*WHAT THE TASK ASKS:*
Rewrite the part that opens with the line containing "genus: Numenius" and closes with the line containing "class: Dothideomycetes", swapping "common name" for "vernacular name" and leaving all else unchanged.

[Data entries]
[start]

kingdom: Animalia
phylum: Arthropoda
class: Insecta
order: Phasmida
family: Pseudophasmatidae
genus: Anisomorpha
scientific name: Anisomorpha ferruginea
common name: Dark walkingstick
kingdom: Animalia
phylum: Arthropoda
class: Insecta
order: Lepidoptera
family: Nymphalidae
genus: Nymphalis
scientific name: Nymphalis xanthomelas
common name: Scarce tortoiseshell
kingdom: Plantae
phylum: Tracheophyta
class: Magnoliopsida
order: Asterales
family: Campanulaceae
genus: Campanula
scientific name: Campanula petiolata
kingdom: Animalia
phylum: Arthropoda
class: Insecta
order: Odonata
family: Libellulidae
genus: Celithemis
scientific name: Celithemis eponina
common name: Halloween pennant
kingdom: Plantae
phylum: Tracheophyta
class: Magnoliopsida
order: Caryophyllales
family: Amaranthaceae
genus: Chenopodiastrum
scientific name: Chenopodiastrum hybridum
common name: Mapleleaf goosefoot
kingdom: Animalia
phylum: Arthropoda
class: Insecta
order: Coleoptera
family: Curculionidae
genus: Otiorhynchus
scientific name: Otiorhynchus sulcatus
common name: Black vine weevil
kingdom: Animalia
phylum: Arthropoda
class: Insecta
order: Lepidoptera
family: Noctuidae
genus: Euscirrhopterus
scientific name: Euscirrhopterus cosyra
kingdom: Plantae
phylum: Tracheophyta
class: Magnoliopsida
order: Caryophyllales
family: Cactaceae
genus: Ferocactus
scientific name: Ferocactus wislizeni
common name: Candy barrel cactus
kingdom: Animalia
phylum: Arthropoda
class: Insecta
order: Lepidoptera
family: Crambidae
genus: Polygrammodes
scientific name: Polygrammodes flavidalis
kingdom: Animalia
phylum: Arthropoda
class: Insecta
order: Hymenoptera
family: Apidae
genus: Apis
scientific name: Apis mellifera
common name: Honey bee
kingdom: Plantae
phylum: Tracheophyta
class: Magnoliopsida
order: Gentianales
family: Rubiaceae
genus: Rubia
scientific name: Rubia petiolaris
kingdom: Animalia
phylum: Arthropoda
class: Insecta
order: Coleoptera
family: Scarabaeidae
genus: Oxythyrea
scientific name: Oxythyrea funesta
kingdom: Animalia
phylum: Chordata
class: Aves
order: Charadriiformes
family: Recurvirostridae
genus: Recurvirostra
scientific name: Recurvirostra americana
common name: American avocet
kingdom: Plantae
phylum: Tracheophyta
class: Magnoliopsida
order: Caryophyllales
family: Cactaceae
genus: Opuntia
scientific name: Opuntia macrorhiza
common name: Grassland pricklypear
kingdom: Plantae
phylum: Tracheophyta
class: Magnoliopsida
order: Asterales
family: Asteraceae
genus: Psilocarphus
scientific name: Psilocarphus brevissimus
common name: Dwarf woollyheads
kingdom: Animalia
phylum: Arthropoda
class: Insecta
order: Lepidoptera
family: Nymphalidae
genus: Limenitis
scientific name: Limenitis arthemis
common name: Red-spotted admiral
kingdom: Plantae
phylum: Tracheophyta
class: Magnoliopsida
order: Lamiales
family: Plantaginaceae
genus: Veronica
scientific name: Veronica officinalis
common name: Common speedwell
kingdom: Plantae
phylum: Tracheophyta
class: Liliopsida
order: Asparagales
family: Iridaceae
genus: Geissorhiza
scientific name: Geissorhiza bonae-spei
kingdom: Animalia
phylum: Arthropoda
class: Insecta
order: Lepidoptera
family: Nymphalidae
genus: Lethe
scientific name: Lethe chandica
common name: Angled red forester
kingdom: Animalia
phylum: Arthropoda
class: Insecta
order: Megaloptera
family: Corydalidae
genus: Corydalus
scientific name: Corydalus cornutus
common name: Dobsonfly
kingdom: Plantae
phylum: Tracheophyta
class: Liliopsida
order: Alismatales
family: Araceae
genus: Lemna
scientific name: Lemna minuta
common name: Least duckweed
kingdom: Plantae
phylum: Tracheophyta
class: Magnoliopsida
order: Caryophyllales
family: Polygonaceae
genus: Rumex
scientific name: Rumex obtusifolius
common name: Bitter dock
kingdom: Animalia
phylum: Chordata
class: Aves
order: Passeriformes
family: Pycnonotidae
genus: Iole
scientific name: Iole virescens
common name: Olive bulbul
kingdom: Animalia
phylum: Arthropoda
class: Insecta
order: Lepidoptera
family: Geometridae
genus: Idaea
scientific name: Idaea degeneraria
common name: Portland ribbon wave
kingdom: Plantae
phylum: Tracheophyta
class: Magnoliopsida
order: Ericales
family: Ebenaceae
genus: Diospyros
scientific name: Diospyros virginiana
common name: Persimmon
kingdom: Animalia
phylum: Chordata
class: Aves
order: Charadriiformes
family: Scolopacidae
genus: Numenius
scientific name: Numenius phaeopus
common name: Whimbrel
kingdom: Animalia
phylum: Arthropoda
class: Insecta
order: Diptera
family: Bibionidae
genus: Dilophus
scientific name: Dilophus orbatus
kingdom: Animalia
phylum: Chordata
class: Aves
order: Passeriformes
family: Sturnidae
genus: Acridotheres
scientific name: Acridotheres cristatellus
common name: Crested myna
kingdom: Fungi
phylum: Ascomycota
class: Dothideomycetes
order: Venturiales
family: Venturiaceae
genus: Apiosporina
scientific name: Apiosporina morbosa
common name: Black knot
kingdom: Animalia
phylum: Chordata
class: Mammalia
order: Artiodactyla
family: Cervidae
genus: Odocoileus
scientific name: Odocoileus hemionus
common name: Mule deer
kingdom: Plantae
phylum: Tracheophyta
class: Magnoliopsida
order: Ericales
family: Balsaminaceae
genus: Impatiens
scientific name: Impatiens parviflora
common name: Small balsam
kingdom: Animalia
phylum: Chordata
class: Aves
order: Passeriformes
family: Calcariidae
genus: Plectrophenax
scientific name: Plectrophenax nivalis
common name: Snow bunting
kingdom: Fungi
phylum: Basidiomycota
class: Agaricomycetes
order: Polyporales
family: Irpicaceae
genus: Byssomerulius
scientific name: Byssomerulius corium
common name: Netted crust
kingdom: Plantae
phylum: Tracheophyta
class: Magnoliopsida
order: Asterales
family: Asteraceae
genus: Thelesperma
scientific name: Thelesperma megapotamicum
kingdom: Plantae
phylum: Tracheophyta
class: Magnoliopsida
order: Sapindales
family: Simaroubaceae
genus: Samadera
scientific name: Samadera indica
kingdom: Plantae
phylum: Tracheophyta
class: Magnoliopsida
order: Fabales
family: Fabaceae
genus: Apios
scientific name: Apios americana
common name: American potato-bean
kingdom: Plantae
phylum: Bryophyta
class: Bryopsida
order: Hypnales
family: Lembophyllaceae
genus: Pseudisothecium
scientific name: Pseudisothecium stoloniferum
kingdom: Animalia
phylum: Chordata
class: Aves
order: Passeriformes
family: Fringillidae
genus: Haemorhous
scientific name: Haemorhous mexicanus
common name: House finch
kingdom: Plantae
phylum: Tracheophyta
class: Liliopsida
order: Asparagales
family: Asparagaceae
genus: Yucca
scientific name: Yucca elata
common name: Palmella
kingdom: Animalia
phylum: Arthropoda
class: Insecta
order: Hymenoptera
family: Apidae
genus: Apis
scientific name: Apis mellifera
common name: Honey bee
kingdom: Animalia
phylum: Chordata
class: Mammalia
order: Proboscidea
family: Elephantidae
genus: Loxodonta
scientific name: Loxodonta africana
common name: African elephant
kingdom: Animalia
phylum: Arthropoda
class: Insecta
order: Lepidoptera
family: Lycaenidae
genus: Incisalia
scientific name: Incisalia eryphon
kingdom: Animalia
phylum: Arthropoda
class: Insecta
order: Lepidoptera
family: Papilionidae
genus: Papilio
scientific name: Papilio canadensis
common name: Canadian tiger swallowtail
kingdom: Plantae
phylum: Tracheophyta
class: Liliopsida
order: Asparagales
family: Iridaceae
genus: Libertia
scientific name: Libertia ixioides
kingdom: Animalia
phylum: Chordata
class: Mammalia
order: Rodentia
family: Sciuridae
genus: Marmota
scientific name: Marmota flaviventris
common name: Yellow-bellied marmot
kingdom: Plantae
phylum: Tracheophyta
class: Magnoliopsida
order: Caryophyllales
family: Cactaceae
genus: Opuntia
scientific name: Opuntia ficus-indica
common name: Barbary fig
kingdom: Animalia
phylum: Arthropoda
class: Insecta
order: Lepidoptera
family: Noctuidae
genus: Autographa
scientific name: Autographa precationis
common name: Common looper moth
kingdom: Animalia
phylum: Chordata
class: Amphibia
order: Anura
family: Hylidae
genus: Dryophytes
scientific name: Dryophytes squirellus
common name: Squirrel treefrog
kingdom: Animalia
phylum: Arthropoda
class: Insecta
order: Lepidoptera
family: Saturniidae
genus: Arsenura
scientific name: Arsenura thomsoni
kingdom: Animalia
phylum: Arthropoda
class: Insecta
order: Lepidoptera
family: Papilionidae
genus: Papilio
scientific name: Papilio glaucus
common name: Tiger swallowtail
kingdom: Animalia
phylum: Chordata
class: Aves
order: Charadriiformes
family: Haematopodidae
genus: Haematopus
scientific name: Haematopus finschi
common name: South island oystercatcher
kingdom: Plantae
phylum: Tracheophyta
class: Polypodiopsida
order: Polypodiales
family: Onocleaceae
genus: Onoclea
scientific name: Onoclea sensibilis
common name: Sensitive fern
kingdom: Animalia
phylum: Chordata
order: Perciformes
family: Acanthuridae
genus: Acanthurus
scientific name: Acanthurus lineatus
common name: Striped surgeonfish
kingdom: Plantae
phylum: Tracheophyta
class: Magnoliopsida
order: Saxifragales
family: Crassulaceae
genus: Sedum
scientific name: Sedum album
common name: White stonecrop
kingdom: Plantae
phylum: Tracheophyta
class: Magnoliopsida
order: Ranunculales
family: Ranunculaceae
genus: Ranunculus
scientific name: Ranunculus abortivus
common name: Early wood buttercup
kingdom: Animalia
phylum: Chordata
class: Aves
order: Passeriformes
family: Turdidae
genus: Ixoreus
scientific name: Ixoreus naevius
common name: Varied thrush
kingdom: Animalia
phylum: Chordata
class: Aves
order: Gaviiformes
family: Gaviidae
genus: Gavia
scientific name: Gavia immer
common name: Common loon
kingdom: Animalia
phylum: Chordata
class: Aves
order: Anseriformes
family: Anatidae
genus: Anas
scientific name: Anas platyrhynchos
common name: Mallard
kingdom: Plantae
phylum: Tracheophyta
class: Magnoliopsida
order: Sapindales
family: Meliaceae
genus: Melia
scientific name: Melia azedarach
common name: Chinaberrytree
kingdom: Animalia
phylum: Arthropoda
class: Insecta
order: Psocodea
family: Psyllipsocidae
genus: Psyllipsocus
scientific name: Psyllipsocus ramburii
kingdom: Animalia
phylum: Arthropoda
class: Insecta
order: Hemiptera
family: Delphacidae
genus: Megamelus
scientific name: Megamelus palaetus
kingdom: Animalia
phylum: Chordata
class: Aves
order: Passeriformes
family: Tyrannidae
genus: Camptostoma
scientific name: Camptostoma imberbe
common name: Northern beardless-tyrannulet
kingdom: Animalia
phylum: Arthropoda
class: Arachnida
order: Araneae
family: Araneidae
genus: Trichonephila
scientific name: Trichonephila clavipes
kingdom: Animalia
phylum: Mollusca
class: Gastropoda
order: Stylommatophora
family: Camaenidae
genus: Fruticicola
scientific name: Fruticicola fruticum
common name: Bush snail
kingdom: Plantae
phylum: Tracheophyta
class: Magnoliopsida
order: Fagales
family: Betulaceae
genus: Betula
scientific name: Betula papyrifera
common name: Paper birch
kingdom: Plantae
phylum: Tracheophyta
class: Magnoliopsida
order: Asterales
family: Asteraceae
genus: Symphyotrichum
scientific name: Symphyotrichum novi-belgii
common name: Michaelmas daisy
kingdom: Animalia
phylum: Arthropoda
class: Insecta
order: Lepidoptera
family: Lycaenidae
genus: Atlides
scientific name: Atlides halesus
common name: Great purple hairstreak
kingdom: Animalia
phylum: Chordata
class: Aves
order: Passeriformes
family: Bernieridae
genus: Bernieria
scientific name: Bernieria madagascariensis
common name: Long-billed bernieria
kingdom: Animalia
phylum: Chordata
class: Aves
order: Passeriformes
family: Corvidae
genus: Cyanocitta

[end]

*CORRECT RESPONSE:*
genus: Numenius
scientific name: Numenius phaeopus
vernacular name: Whimbrel
kingdom: Animalia
phylum: Arthropoda
class: Insecta
order: Diptera
family: Bibionidae
genus: Dilophus
scientific name: Dilophus orbatus
kingdom: Animalia
phylum: Chordata
class: Aves
order: Passeriformes
family: Sturnidae
genus: Acridotheres
scientific name: Acridotheres cristatellus
vernacular name: Crested myna
kingdom: Fungi
phylum: Ascomycota
class: Dothideomycetes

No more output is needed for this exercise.